# Who has a good price on 223?



## Orlando (Apr 12, 2004)

Tired of all the ammo price hikes lately. Anyone know where to get a good deal on 1000rds wolf 55 gr. .223 ammo? I have checked alot of online sites and most are out or backordered. Thanks


----------



## lastv8 (Oct 11, 2004)

good luck on finding a deal on ammo  
http://www.midwayusa.com/ebrowse.exe/browse


http://www.aimsurplus.com/acatalog/223.html

http://www.ammunitionstore.com/

http://www.ammoman.com/index.htm

http://www.centerfiresystems.com/index.asp?PageAction=VIEWCATS&Category=146


----------



## Orlando (Apr 12, 2004)

Thanks for the links, I have searched most of them already. Either out of stock or to high priced. I may end up going with CFS Thanks


----------



## H2O Mellon (Apr 5, 2004)

H2O Mellon may have a good deal on 1000 rounds of WOLF, PMC, or UMC .223 ammo. Let me check.


----------



## Smallmouth Crazy (Apr 4, 2006)

I would be interested as well, I just bought a AR-15 and need some bulk ammo, I have did a little checking around the Columbus area with little luck, shipping ammo would probably require a second mortgage, most any kind of 55gr ball would interest me.


----------



## Hetfieldinn (May 17, 2004)

Smallmouth Crazy said:


> I would be interested as well, I just bought a AR-15 and need some bulk ammo, I have did a little checking around the Columbus area with little luck, shipping ammo would probably require a second mortgage, most any kind of 55gr ball would interest me.

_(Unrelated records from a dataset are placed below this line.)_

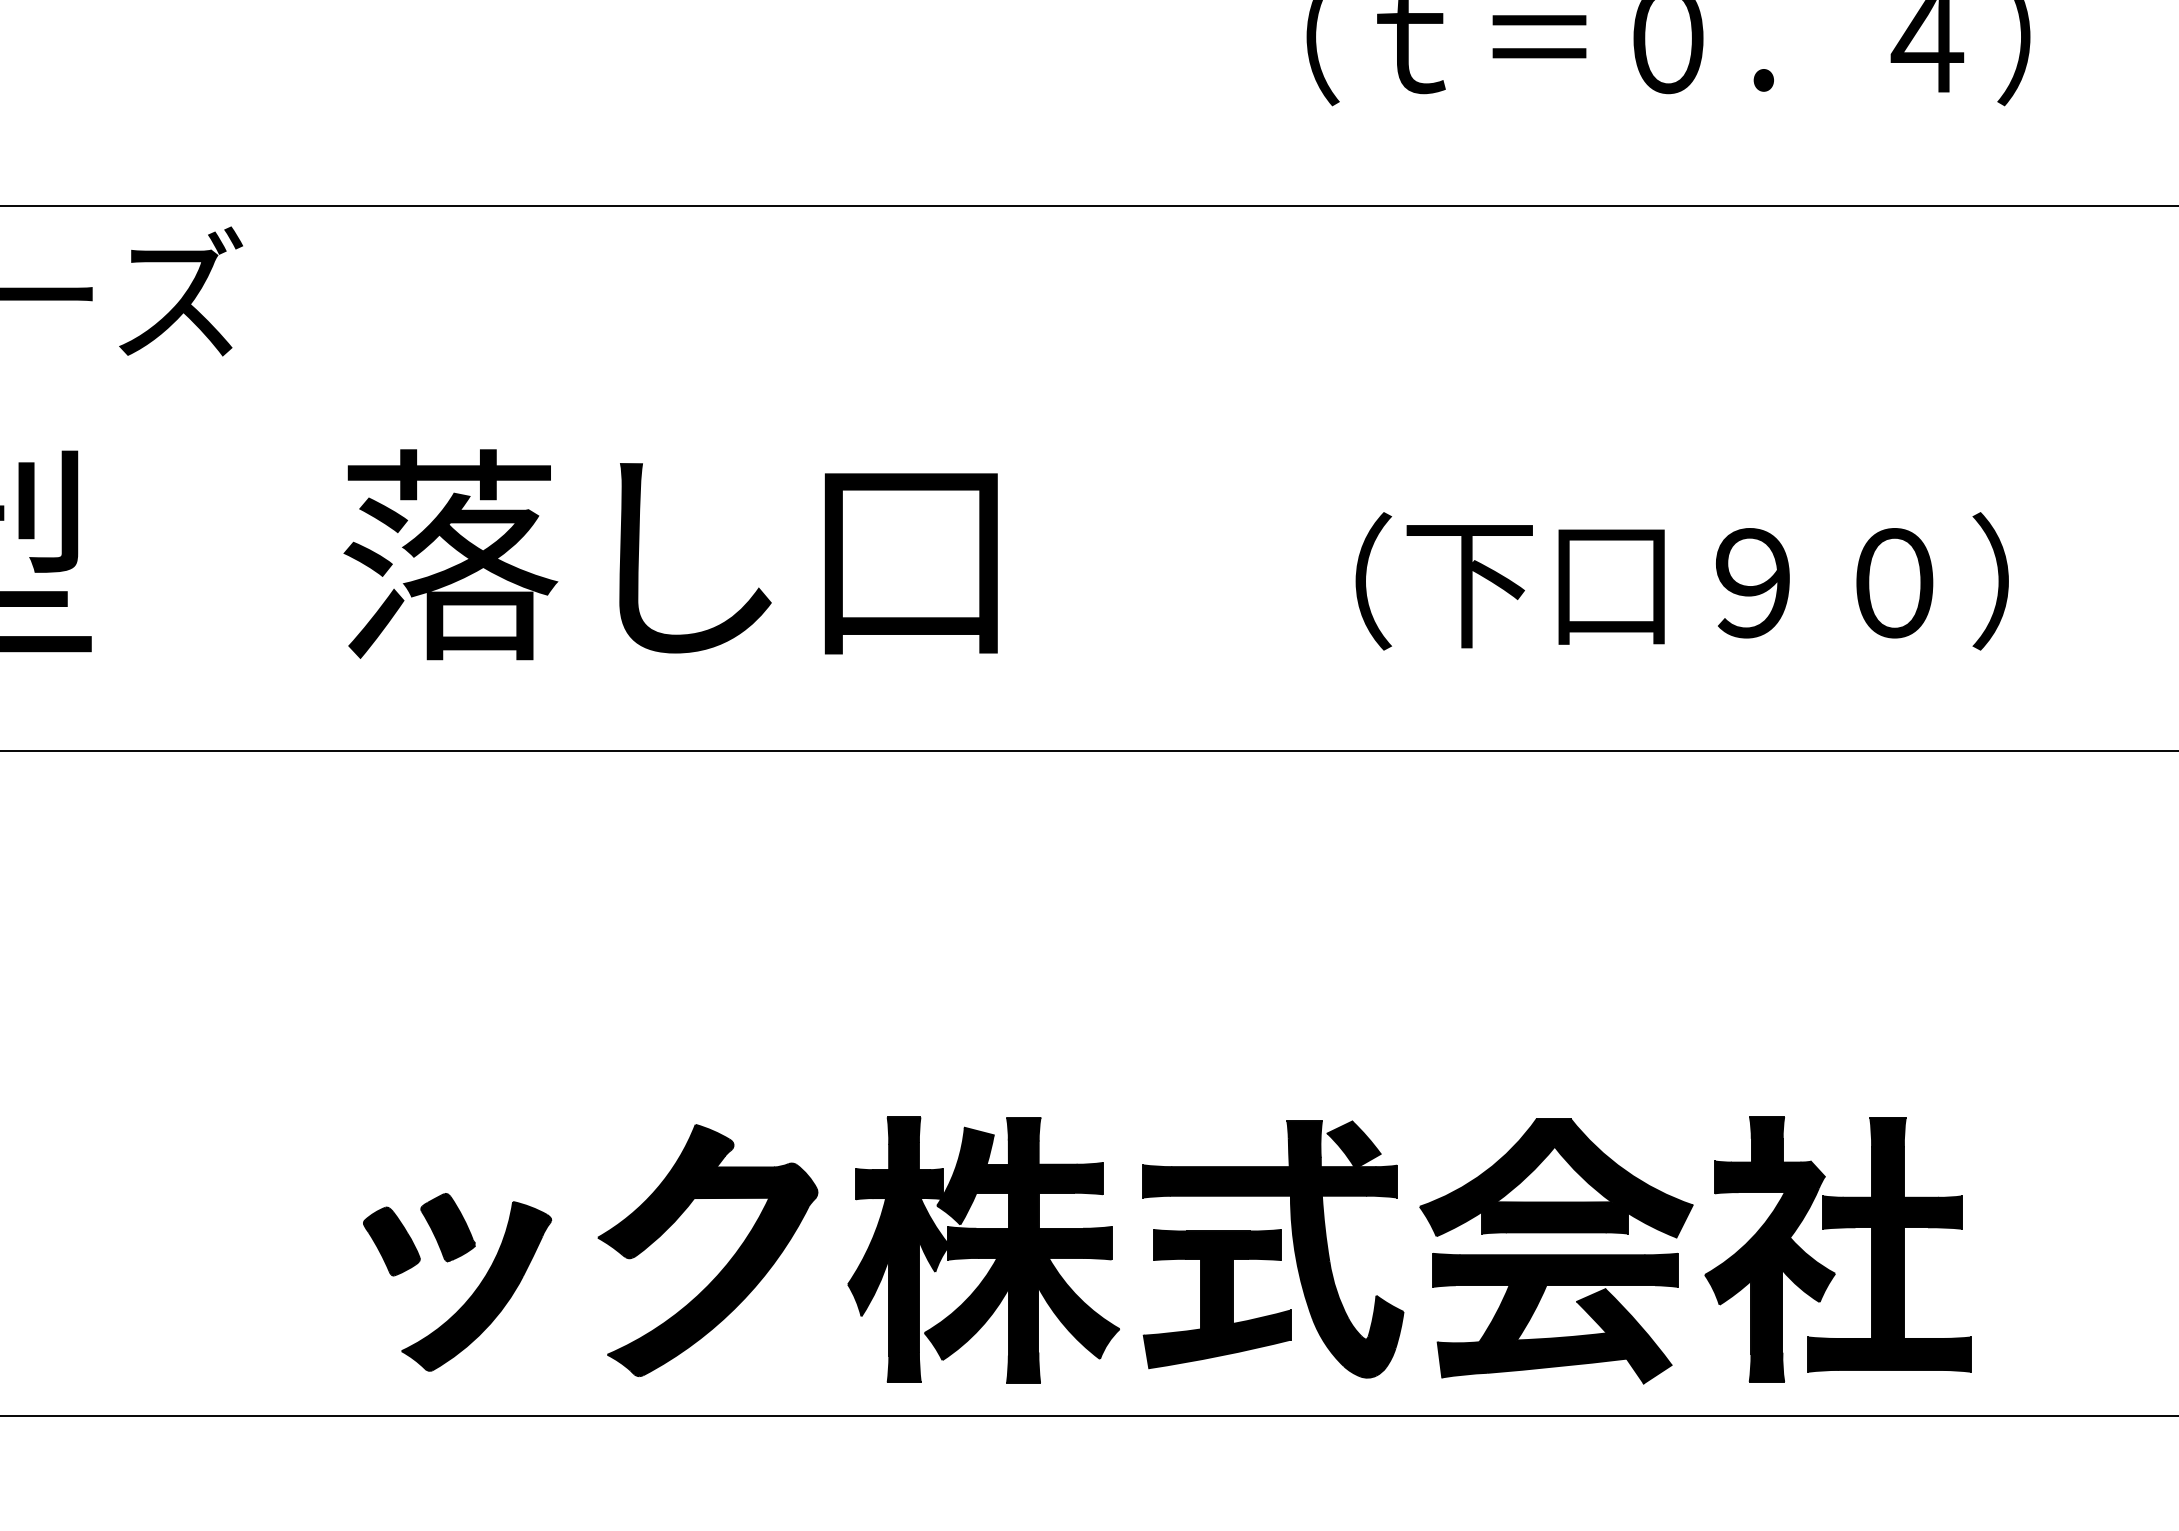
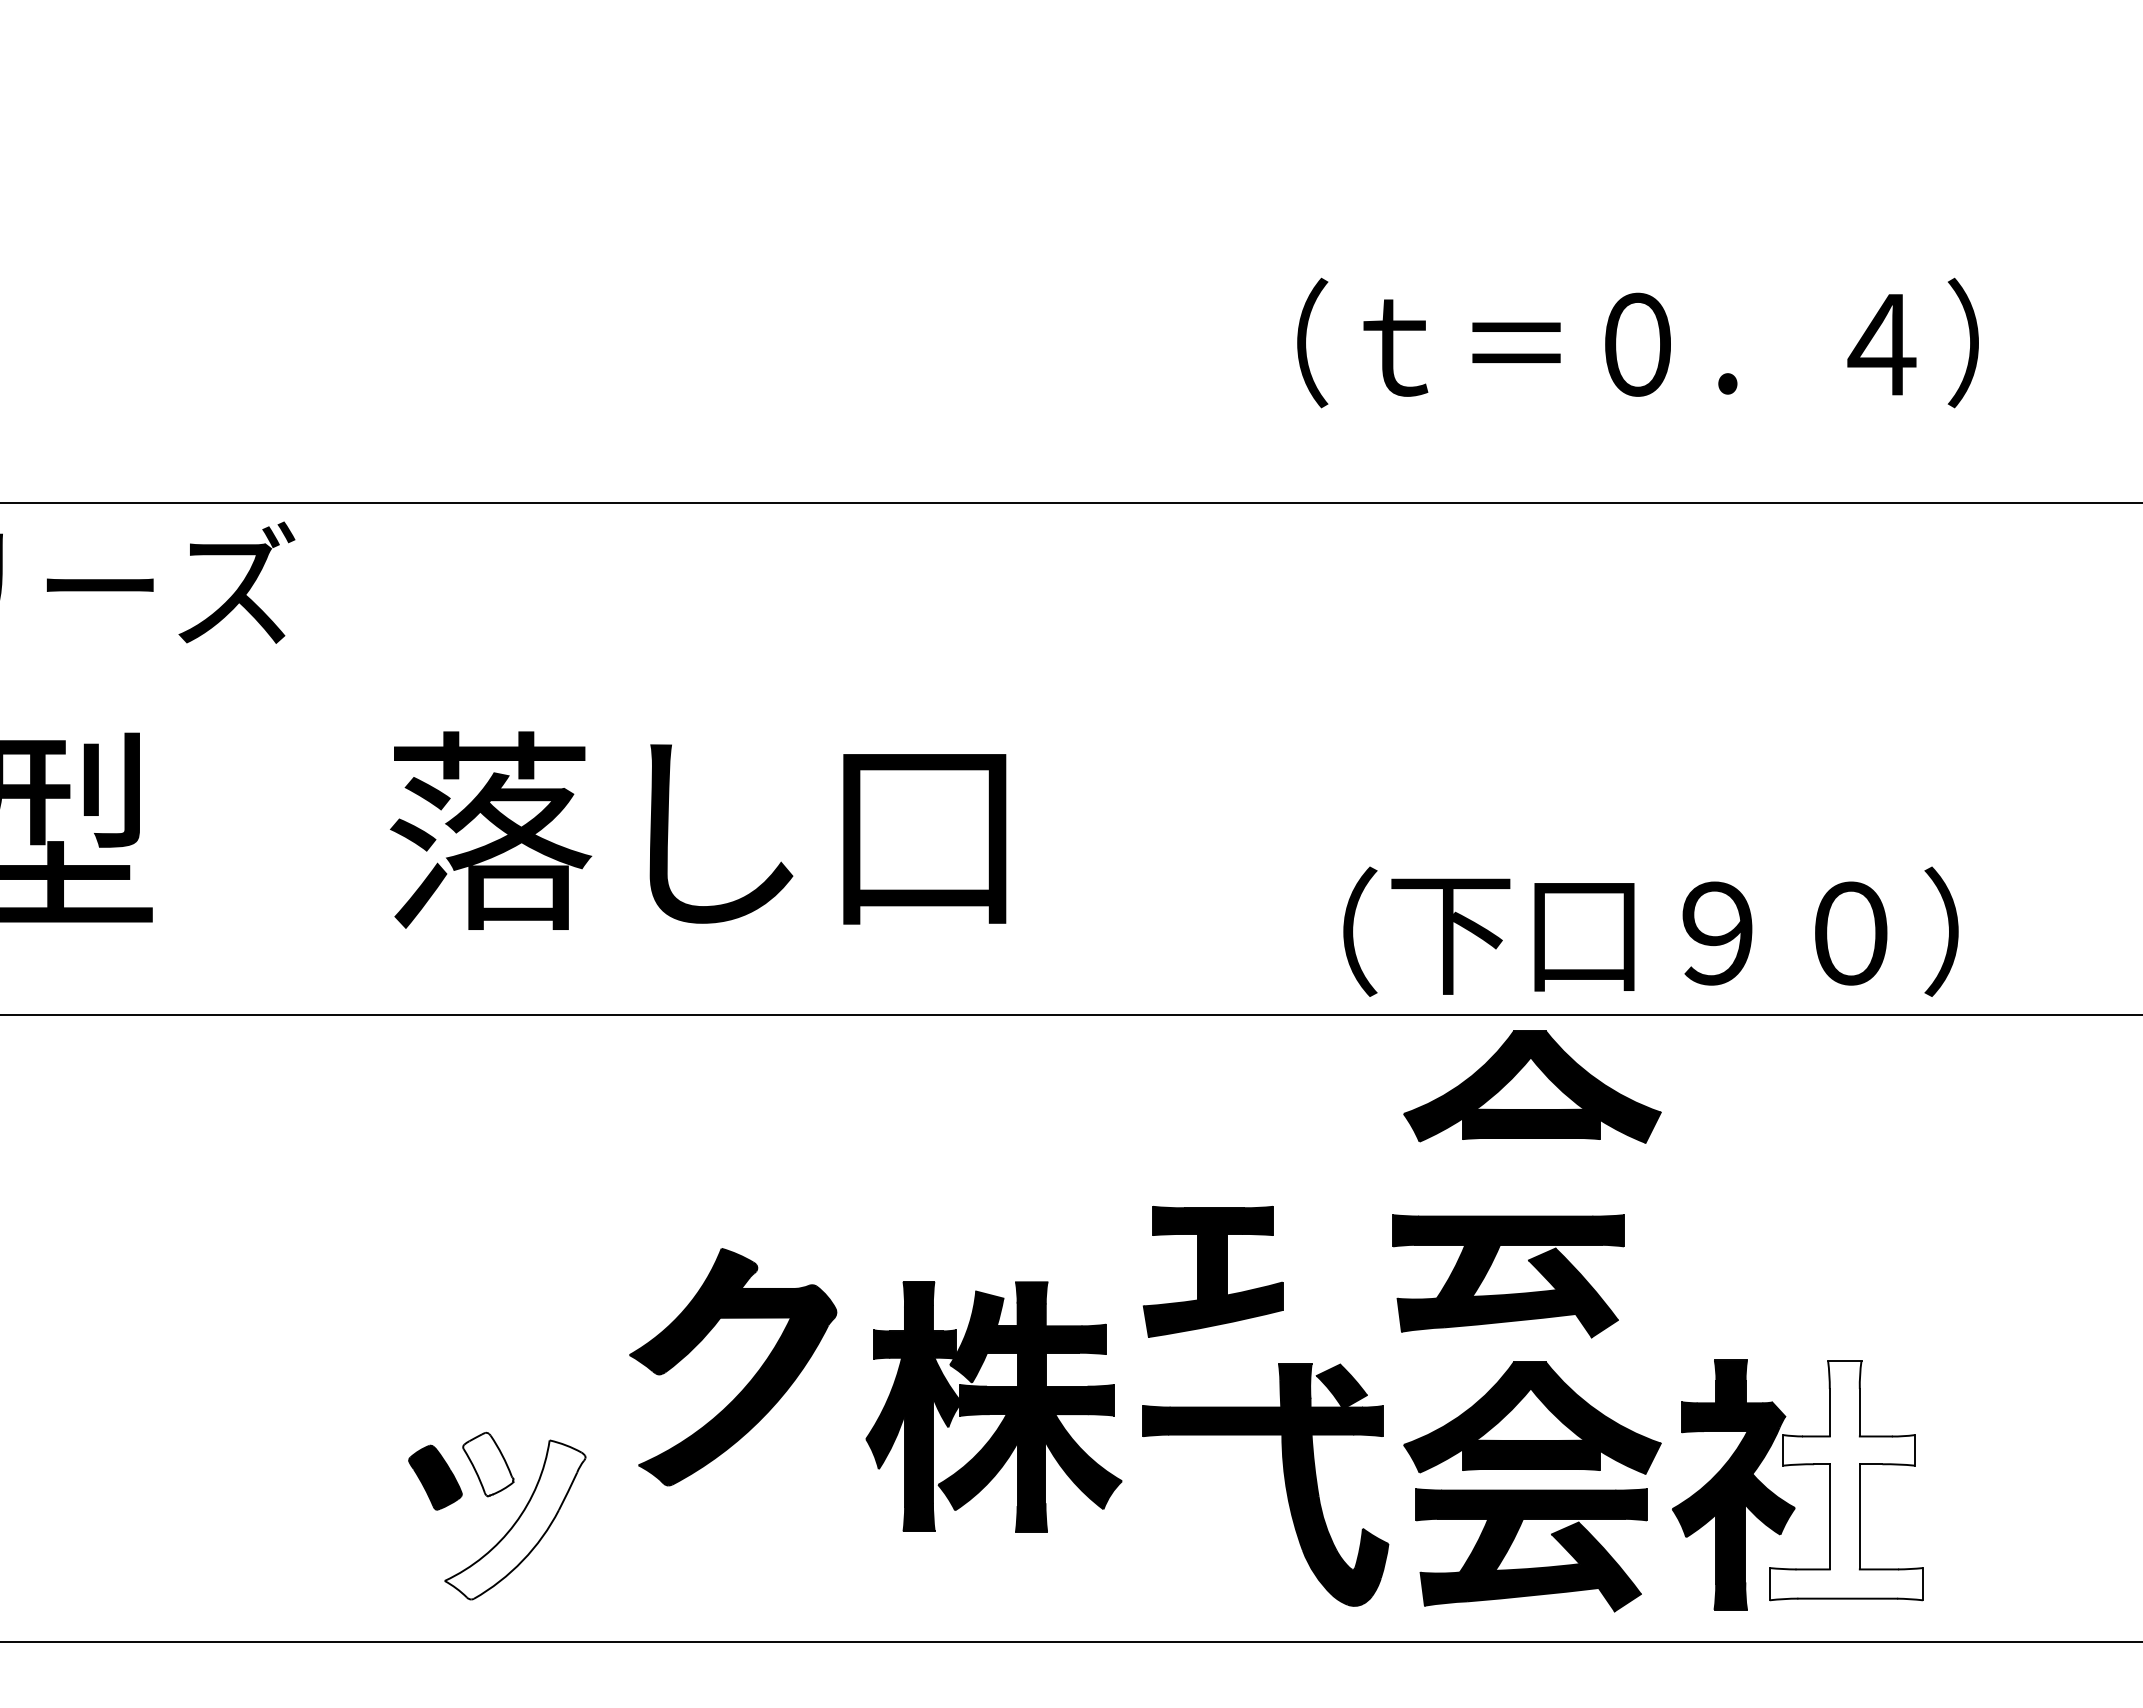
text: (1681, 581) -> (1650, 931), moved
part: (1556, 826) -> (1532, 1086), added
part: (1530, 1046) -> (1508, 1293), added
fill: (448, 1227) -> (488, 1464), removed
fill: (1888, 1244) -> (1845, 1480), removed
part: (983, 1249) -> (993, 1406), moved
part: (724, 1266) -> (748, 1382), moved
fill: (475, 1285) -> (514, 1519), removed
part: (1216, 1298) -> (1212, 1271), moved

My AR-15 would not cycle Wolf ammo to save it's life. Every other round would jam. Stay away from green cased ammo. It's nothing but a headache in those guns. PMC ammo was fine.


----------



## Orlando (Apr 12, 2004)

Do you have a bushnmaster? They usually don't like Wolf ammo. Since Wolf started Poly coating thier ammo instead of laquer coating it there seems to be far less trouble. Heck I'll take 1000rds or more of the new Wolf any day if the price is right!


----------



## Hetfieldinn (May 17, 2004)

Yes, I do.


----------



## Smallmouth Crazy (Apr 4, 2006)

Mine is a DPMS, I wasnt really thinking about Wolf more along the lines of Remington UMC or Winchester USA or PMC, I havent bought any bulk ball 223 ammo in a few years(when I still had my Ruger Mini) but I used to be able to find it at a local shop from time to time for around [email protected], was out a few weeks ago looking around and boy have things changed, my next stop might be at the gunshows.


----------



## jeffmo (Apr 7, 2004)

here's a couple of places that i've bought from several times.not sure how their .223 prices compare but both have alot of different brands.

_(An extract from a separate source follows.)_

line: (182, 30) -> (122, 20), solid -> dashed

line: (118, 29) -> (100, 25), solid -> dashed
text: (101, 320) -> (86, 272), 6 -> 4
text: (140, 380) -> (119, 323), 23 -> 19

http://cheaperthandirt.com/223remin_gf.htm

http://www.sportsmansguide.com/net/browse/browseammo.aspx?c=96&s=907


----------



## Orlando (Apr 12, 2004)

Ifyou haven't bought any ammo lately youu are in for a big surprise. Pices have skyrocketed. I serioulsy doubt you will find any deals at gunshows 
(I haven't) Best prices are online, even with shipping


----------



## Smallmouth Crazy (Apr 4, 2006)

I havent been to a show in about a year, the way it sounds Im in for a surprise, I guess I might need to check online, I have always heard that the hazardous fee and just the sheer weight of the ammo will really hit you where it hurts on shipping.


----------



## Orlando (Apr 12, 2004)

I just asked a company from Tennessee about shipping $11.00 for 1000rds to Ohio. When you figure you don't have to pay sales tax its not to bad.They have about the best prices I have found, I'll probably order from there. 
www.widners.com


----------



## Smallmouth Crazy (Apr 4, 2006)

I have ordered reloading supplies from them before(years ago though) they were a pretty good company to deal with, what brand ammo were you looking at???


----------



## lastv8 (Oct 11, 2004)

$165 for 7.62x39, makes one want to cry


----------



## H2O Mellon (Apr 5, 2004)

Yeap, prices took a MAJOR increase & they wont be going back down from what I hear.


----------